### To do:
Exact duplicates of the lines from the top of the data through the line containing "wire [31:0] instr_rom_cell" are needed, with every picture left out.

═══ Data to process

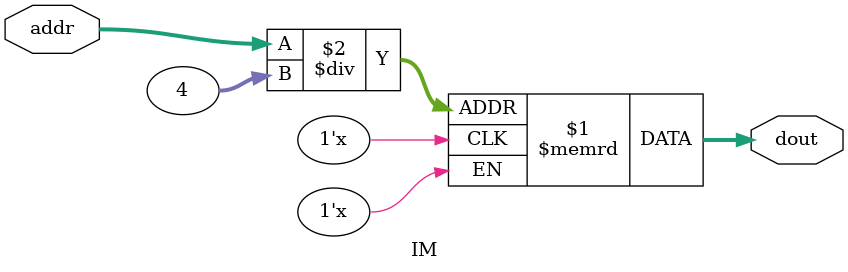
<source format=v>
`timescale 1ns / 1ps
 

module IM(
    input  [13:0]  addr,
    output [31:0]  dout
);


reg [31:0] rom[0:42];
assign dout = rom[addr/4];
//initial begin
//readmemh("D:/Desktop/multicpu",rom);
//end

//initial begin
//rom[0]= 32'hffe18113; 
//end

//    localparam INSTR_CNT = 12'd42;

//    // Define a 1D array instead of a 2D array
//    wire [31:0] instr_rom_cell [0:INSTR_CNT-1] = {
//        32'hffe18113,    //0x00000000
//        32'hfff18a13,    //0x00000004
//        32'h00318a93,    //0x00000008
//        32'hfff12213,    //0x0000000c
//        32'h01412b33,    //0x00000010
//        32'h00218113,    //0x00000014
//        32'h00313293,    //0x00000018
//        32'h01513bb3,    //0x0000001c
//        32'h00718113,    //0x00000020
//        32'h00514313,    //0x00000024
//        32'h00518393,    //0x00000028
//        32'h0023c433,    //0x0000002c
//        32'h00516493,    //0x00000030
//        32'h00716533,    //0x00000034
//        32'h00517593,    //0x00000038
//        32'h02218613,    //0x0000003c
//        32'h00211693,    //0x00000040
//        32'h00c11733,    //0x00000044
//        32'h00215693,    //0x00000048
//        32'h00c15733,    //0x0000004c
//        32'hffc18113,    //0x00000050
//        32'h40215693,    //0x00000054
//        32'h40c15733,    //0x00000058
//        32'h00518293,    //0x0000005c
//        32'h00618313,    //0x00000060
//        32'h00629263,    //0x00000064
//        32'h00418113,    //0x00000068
//        32'h10118793,    //0x0000006c
//        32'h00f10623,    //0x00000070
//        32'h00f11823,    //0x00000074
//        32'h008003ef,    //0x00000078   jal
//        32'h00018293,    //0x0000007c
//        32'h00c10803,    //0x00000080
//        32'h00c14883,    //0x00000084
//        32'h01011903,    //0x00000088
//        32'h01015983,    //0x0000008c
//        32'h00018293,    //0x00000090
//        32'h0a028367,    //0x00000094   jalr   to 0xa0
//        32'h00018293,    //0x00000098
//        32'h00118293,    //0x0000009c
//        32'h00218293,    //0x000000a0
//        32'h00008297     //0x000000a4
//    };

//    wire [11:0] instr_index;
    
//    assign instr_index = addr[13:2];
//    assign dout = (instr_index >= INSTR_CNT) ? 32'b0 : instr_rom_cell[instr_index];
endmodule
</source>
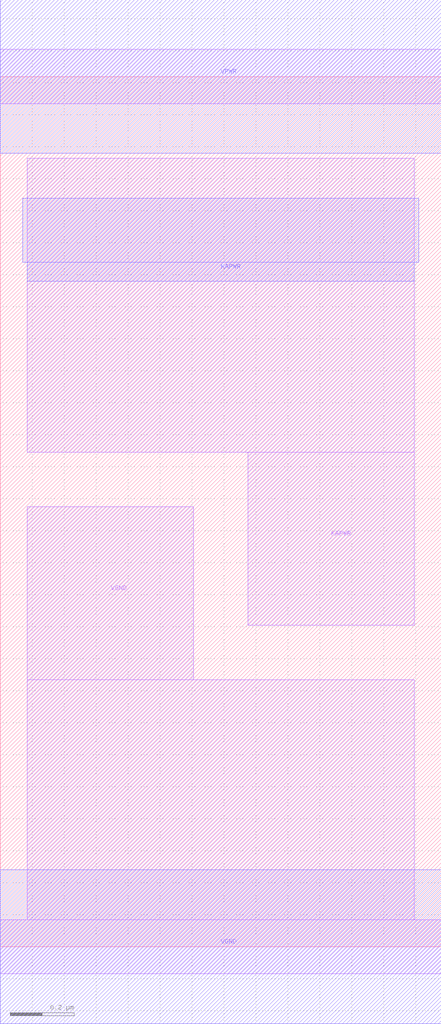
<source format=lef>
# Copyright 2020 The SkyWater PDK Authors
#
# Licensed under the Apache License, Version 2.0 (the "License");
# you may not use this file except in compliance with the License.
# You may obtain a copy of the License at
#
#     https://www.apache.org/licenses/LICENSE-2.0
#
# Unless required by applicable law or agreed to in writing, software
# distributed under the License is distributed on an "AS IS" BASIS,
# WITHOUT WARRANTIES OR CONDITIONS OF ANY KIND, either express or implied.
# See the License for the specific language governing permissions and
# limitations under the License.
#
# SPDX-License-Identifier: Apache-2.0

VERSION 5.5 ;
NAMESCASESENSITIVE ON ;
BUSBITCHARS "[]" ;
DIVIDERCHAR "/" ;
MACRO sky130_fd_sc_hd__lpflow_decapkapwr_3
  CLASS CORE ;
  SOURCE USER ;
  ORIGIN  0.000000  0.000000 ;
  SIZE  1.380000 BY  2.720000 ;
  SYMMETRY X Y R90 ;
  SITE unithd ;
  PIN KAPWR
    DIRECTION INOUT ;
    SHAPE ABUTMENT ;
    USE POWER ;
    PORT
      LAYER li1 ;
        RECT 0.085000 1.545000 1.295000 2.465000 ;
        RECT 0.775000 1.005000 1.295000 1.545000 ;
    END
    PORT
      LAYER met1 ;
        RECT 0.070000 2.140000 1.310000 2.340000 ;
        RECT 0.085000 2.080000 1.295000 2.140000 ;
    END
  END KAPWR
  PIN VGND
    DIRECTION INOUT ;
    SHAPE ABUTMENT ;
    USE GROUND ;
    PORT
      LAYER li1 ;
        RECT 0.000000 -0.085000 1.380000 0.085000 ;
        RECT 0.085000  0.085000 1.295000 0.835000 ;
        RECT 0.085000  0.835000 0.605000 1.375000 ;
    END
    PORT
      LAYER met1 ;
        RECT 0.000000 -0.240000 1.380000 0.240000 ;
    END
  END VGND
  PIN VPWR
    DIRECTION INOUT ;
    SHAPE ABUTMENT ;
    USE POWER ;
    PORT
      LAYER li1 ;
        RECT 0.000000 2.635000 1.380000 2.805000 ;
    END
    PORT
      LAYER met1 ;
        RECT 0.000000 2.480000 1.380000 2.960000 ;
    END
  END VPWR
  OBS
  END
END sky130_fd_sc_hd__lpflow_decapkapwr_3

</source>
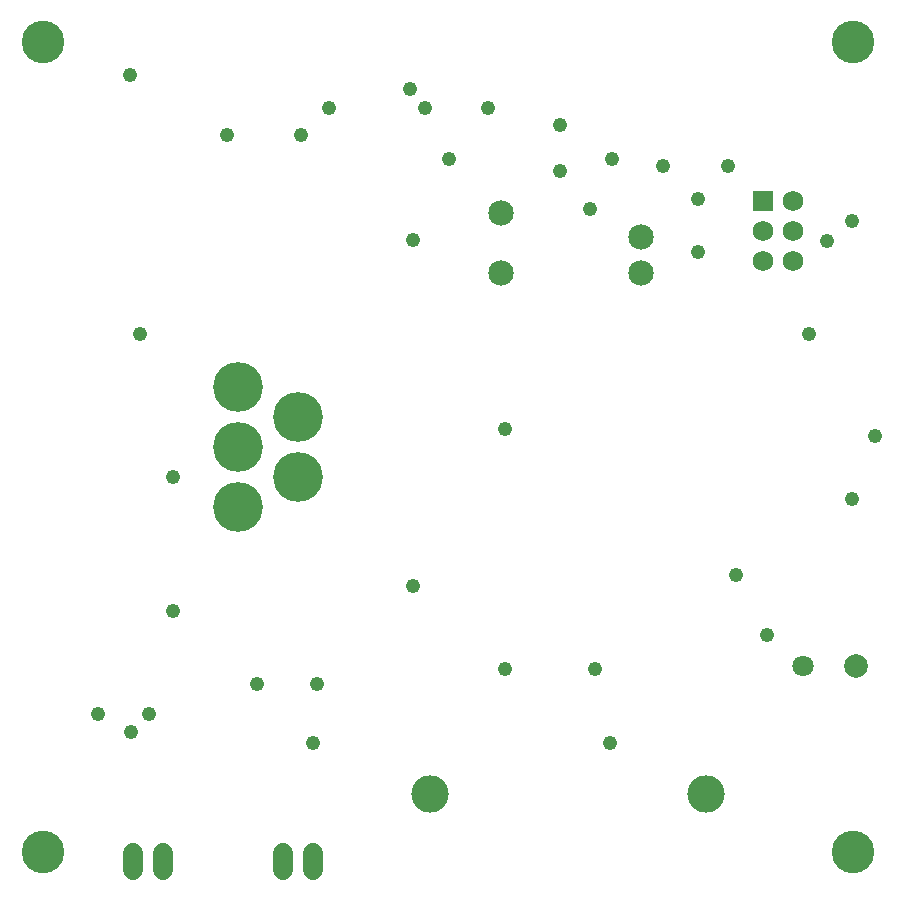
<source format=gbs>
G75*
%MOIN*%
%OFA0B0*%
%FSLAX25Y25*%
%IPPOS*%
%LPD*%
%AMOC8*
5,1,8,0,0,1.08239X$1,22.5*
%
%ADD10C,0.14200*%
%ADD11C,0.07099*%
%ADD12C,0.07887*%
%ADD13C,0.16611*%
%ADD14C,0.12500*%
%ADD15R,0.06824X0.06824*%
%ADD16C,0.06824*%
%ADD17C,0.08477*%
%ADD18C,0.06737*%
%ADD19C,0.04762*%
D10*
X0018800Y0018800D03*
X0018800Y0288800D03*
X0288800Y0288800D03*
X0288800Y0018800D03*
D11*
X0272292Y0080800D03*
D12*
X0290009Y0080800D03*
D13*
X0103800Y0143800D03*
X0083800Y0133800D03*
X0083800Y0153800D03*
X0083800Y0173800D03*
X0103800Y0163800D03*
D14*
X0147800Y0038300D03*
X0239800Y0038300D03*
D15*
X0258800Y0235800D03*
D16*
X0258800Y0225800D03*
X0258800Y0215800D03*
X0268800Y0215800D03*
X0268800Y0225800D03*
X0268800Y0235800D03*
D17*
X0218225Y0224005D03*
X0218225Y0211800D03*
X0171375Y0211800D03*
X0171375Y0231879D03*
D18*
X0108800Y0018769D02*
X0108800Y0012831D01*
X0098800Y0012831D02*
X0098800Y0018769D01*
X0058800Y0018769D02*
X0058800Y0012831D01*
X0048800Y0012831D02*
X0048800Y0018769D01*
D19*
X0048300Y0058800D03*
X0054300Y0064800D03*
X0037300Y0064800D03*
X0062300Y0099300D03*
X0090300Y0074800D03*
X0110300Y0074800D03*
X0108800Y0055300D03*
X0142050Y0107550D03*
X0172800Y0080050D03*
X0202800Y0080050D03*
X0207800Y0055300D03*
X0260300Y0091300D03*
X0249950Y0111200D03*
X0288550Y0136550D03*
X0296300Y0157550D03*
X0274050Y0191550D03*
X0280300Y0222550D03*
X0288550Y0229300D03*
X0247050Y0247550D03*
X0237050Y0236550D03*
X0225550Y0247550D03*
X0208550Y0250050D03*
X0191300Y0245800D03*
X0201050Y0233300D03*
X0191300Y0261300D03*
X0167300Y0267050D03*
X0154050Y0250050D03*
X0146050Y0267050D03*
X0141300Y0273300D03*
X0114050Y0267050D03*
X0104800Y0257800D03*
X0080050Y0257800D03*
X0047800Y0278050D03*
X0051050Y0191550D03*
X0062300Y0143800D03*
X0142300Y0223050D03*
X0172800Y0160050D03*
X0237050Y0219050D03*
M02*

</source>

══════

### Solved problem:
<source format=v>
`timescale 1ns / 1ps
 

module IM(
    input  [13:0]  addr,
    output [31:0]  dout
);


reg [31:0] rom[0:42];
assign dout = rom[addr/4];
//initial begin
//readmemh("D:/Desktop/multicpu",rom);
//end

//initial begin
//rom[0]= 32'hffe18113; 
//end

//    localparam INSTR_CNT = 12'd42;

//    // Define a 1D array instead of a 2D array
//    wire [31:0] instr_rom_cell [0:INSTR_CNT-1] = {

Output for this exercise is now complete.